Tuesday, 2 August 2011
Enslaved: Odyssey to the West
Any game with a budget instantly goes for the all-out epic approach, trying to throw the kitchen sink and some kind of cataclysmic event that only you can face. Ninja Theory wisely spent their budget instead on an intimate, highly polished little game. It feels like it starts after some kind of epic, with the planet completely abandoned, killer robots prowling the street and the protagonists in shackles. After an impressive first level the plot of the game is set up. Is it to eradicate the robot foes that plague the surface? Are we escorting an atomic McGuffin to centre of the enemies base? No, instead two characters work together to make it home.
For such a sparse narrative almost all weight is taken by the leads. Monkey is a muscled rogue; capable, cocky and appropriately world weary. He is played by Oscar winner Andy Serkis, aka Gollum from Lord of the Rings, and the high quality of his voice acting absolutely nails the role. On top of this Monkey is one of the best animated characters in any game, I remember how impressed I was with the seamlessness in Assassins Creed but this game puts that to absolute shame.
Monkey is accompanied by Trip, a smart but weak young girl who imprisons him to make sure she gets home. Again her performance is spot on and much against the trend of female characters in video games she is neither a super powered heroine nor damsel in distress. Across the game she saves the duo as often as the male. The writing has also gifted the pair with realistic humanity and the inevitable romance is done the best in any video game.
Visually the game indulges in palette greens and blues, with gorgeous vistas. The character models are superb and the art style is amazing, wait until you meet the perfectly designed Pigsy, with a flappy robot ear, snout, roles, sweat, a hoof and a bandana.
There is one major criticism, this is an unbelievably linear game and the platforming is practically impossible to fail as you can only jump when the game lets you. That’s not to say it’s boring, it keeps everything brisk and fair, but the hand holding every now and then can get on your nerves.
I’d also like to praise the fantastic DLC, that does something completely different while having the same level of polish as the main game. It’s unprecedented for a game to make me cry, but for the £6, 5 hour add on to have me balling like a baby is nothing short of a miracle.

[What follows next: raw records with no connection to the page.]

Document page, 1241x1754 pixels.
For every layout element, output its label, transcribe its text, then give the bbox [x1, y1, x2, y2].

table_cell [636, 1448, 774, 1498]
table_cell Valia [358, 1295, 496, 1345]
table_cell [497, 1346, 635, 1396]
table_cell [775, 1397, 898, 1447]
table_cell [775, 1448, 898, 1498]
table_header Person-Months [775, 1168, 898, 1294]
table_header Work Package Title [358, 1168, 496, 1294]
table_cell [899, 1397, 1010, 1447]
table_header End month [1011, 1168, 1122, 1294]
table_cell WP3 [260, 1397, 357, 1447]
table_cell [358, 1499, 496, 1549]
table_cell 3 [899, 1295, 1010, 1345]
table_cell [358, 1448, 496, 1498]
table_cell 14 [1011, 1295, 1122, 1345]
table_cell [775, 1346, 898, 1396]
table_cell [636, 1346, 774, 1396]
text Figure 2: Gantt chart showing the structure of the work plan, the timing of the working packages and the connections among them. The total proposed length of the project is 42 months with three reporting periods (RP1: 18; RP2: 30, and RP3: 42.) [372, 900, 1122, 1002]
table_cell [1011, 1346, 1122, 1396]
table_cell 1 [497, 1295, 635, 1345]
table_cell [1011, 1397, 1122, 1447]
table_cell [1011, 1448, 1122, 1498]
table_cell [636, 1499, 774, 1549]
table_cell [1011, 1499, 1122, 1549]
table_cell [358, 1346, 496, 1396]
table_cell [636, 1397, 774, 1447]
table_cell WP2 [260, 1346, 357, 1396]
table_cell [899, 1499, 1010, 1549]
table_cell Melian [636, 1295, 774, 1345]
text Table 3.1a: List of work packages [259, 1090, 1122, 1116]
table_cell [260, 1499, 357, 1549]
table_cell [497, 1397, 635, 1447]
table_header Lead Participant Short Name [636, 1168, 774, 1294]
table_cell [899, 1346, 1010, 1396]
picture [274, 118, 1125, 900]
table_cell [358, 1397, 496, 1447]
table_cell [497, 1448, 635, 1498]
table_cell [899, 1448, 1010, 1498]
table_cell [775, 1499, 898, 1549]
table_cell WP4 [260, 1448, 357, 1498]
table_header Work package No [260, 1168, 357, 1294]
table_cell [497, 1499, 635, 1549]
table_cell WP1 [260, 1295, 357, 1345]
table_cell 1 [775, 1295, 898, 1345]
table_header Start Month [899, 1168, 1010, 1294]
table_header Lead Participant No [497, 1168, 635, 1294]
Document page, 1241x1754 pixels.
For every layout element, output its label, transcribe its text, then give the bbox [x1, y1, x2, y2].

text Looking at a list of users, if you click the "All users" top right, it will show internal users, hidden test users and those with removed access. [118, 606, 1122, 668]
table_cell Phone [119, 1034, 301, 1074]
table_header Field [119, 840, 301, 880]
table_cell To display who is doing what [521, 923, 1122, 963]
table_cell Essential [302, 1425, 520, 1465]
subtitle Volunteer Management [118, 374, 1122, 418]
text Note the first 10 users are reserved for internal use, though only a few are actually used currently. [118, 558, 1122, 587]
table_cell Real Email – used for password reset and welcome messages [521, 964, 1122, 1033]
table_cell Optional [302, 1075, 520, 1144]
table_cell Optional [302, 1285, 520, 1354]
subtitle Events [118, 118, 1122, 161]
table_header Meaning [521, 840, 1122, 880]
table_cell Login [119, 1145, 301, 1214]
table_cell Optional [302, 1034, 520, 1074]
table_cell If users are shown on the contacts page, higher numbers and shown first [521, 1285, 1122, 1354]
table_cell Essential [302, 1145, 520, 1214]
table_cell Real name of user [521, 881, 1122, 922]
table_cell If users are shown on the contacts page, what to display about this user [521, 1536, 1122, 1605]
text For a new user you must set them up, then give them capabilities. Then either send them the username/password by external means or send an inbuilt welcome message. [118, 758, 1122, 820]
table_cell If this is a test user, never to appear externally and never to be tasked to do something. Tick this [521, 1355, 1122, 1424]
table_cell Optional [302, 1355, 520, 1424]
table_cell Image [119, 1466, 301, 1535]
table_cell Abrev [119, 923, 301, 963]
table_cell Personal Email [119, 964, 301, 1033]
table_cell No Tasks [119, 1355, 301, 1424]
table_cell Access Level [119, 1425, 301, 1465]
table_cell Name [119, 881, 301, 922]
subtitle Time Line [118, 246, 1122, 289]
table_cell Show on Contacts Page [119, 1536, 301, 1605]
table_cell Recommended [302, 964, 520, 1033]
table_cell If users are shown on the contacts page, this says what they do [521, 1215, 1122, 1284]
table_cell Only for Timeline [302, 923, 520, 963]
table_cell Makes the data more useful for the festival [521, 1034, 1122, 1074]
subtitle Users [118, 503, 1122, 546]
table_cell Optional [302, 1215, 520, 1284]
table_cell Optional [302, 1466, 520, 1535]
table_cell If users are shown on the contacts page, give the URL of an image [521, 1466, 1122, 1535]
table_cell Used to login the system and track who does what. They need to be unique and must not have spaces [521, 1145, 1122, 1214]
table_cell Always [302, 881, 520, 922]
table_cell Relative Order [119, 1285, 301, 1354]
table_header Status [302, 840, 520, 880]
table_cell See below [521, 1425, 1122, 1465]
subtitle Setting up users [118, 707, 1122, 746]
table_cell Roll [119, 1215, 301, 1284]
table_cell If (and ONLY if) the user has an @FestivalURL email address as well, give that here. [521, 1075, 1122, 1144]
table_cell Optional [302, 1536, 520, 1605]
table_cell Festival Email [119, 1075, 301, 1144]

Like anything creative and innovative in the game industry Enslaved failed to sell at all, it just managed to shift its 700,000 copy. The good news is you can buy this game on the cheap, I got it for £6 on eBay 3 months ago and its money very well spent. It isn’t perfect all of the time but I guarantee you haven’t played anything quite like this and also that you’ve spent much more money on worse games. If you like your games with a story and fluffless, this is the game for you.